Metrostudy’s 2Q14 survey of the Indianapolis housing market showed many positive signs of continuing recovery in the sector, not withstanding a mid-summer slowdown. Including single-family detached units, townhouse units and duplex units in the six- county Indianapolis region; there were a total of 4,293 new units started in the twelve-month period ending 2Q14, an increase of 3.5% compared to the previous year. Despite the annual rate’s rise, the 1,233 units started in 2Q14 represents a decline of 2.3% over 2Q13. The annual rate of closings rose in the second quarter. There were 4,088 closings during the twelve-month period ending 2Q14, a 4.3% increase in annual closings compared to the prior year. The second quarter number of 961 closings is down 5.5% compared to the 2Q13 total of 1,017 closings.
“The recent slowdown is not surprising,” said Chris Huecksteadt, Regional Director of Metrostudy’s Indianapolis market. “Many markets throughout the Midwest experienced significant growth in construction activity over the past two years at a growth rate that was not sustainable given the lackluster rate of job growth and elevated levels of unemployment still in evidence.”
Through the first half of 2014, the majority of counties surveyed by Metrostudy saw a decline compared to construction activity in the first half of last year. Hamilton County still leads the way with approximately 41.6% of all new home construction in the Indianapolis market occurring there.
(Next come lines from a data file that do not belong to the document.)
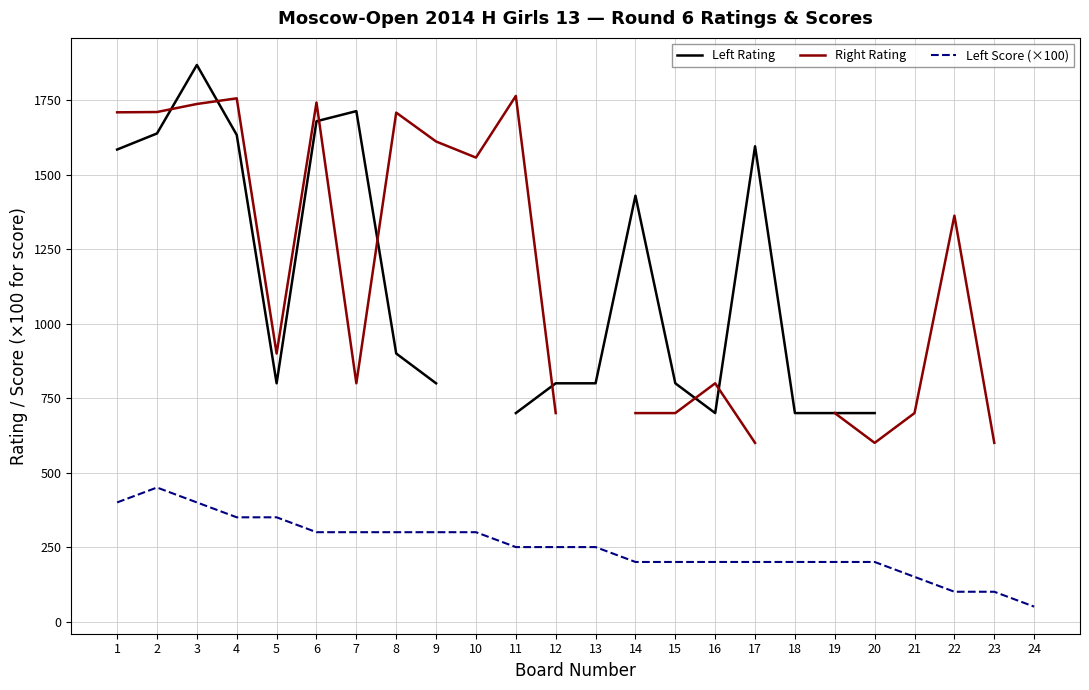

The value of Left Score (×100) at 7 is 300. True or false?

True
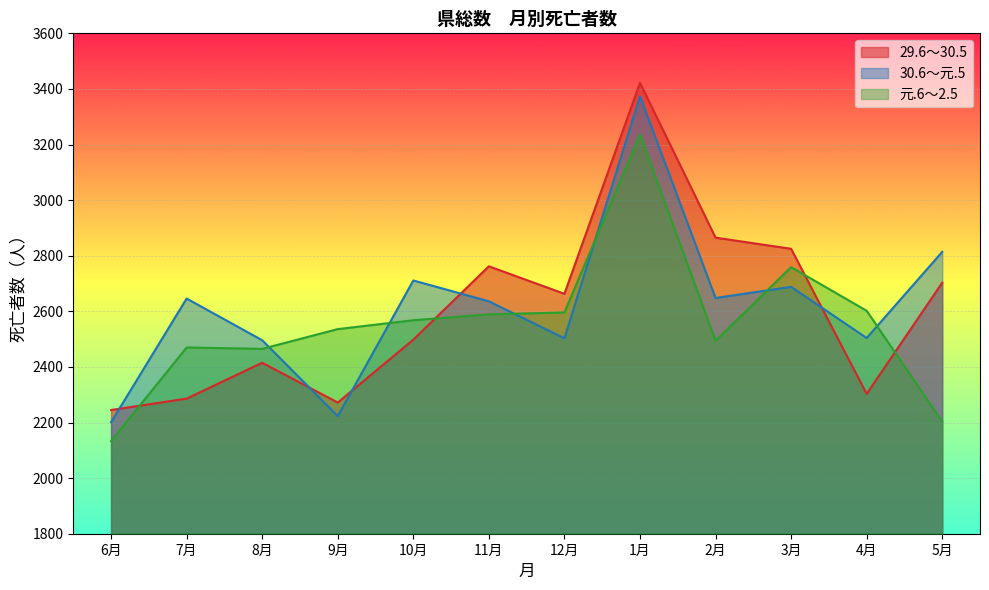

Is the value of 30.6～元.5 at 3月 greater than the value of 元.6～2.5 at 10月?

Yes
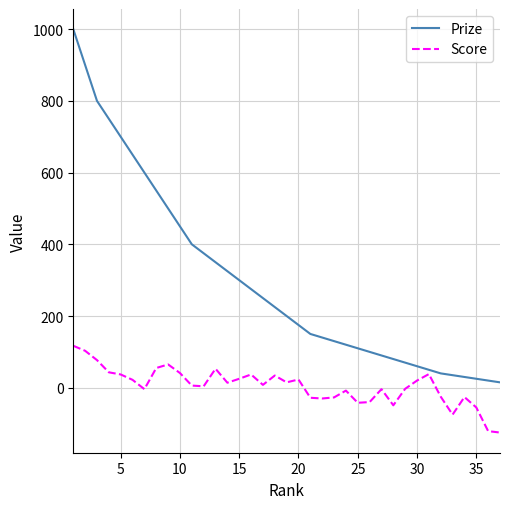

Which series has the widest spread of values?

Prize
Marion County is next representing 14.6% of Indianapolis new home construction over the past year. These two counties will likely continue to account for the majority of all new home demand through 2014. In addition, Hendricks and Johnson Counties will continue to generate increased new home construction activity as builders begin to open more communities there.
“With the consistent pace of new home construction and a declining level of vacant developed lot inventory, the months of supply for lots in Indianapolis has fallen from a high of nearly 80 months in 2Q09, to a current level of just 29.5 months,” said Huecksteadt. “This is the first time below the 30-month threshold since the peak of 2006. New lot development has begun to occur at levels not seen for several years.”
Every market area in Metrostudy’s survey saw a significant decline in the amount of vacant and developed lot inventory during the past year. The most dramatic declines have been in those markets that had limited levels of new lot deliveries: Hancock and Johnson counties. Approximately 100 and 400 lots have been absorbed in each of these counties respectively during the past twelve months.
There are good things occurring in the housing market: resale inventory continues to tighten and prices have been on the rise in the existing home market. What is lacking is strong economic growth that would provide the fuel that the new home market needs to expand. Given the current economic situation and inventory levels of both existing and new homes, Metrostudy expects from 4,250 and 4,750 new home starts in 2014.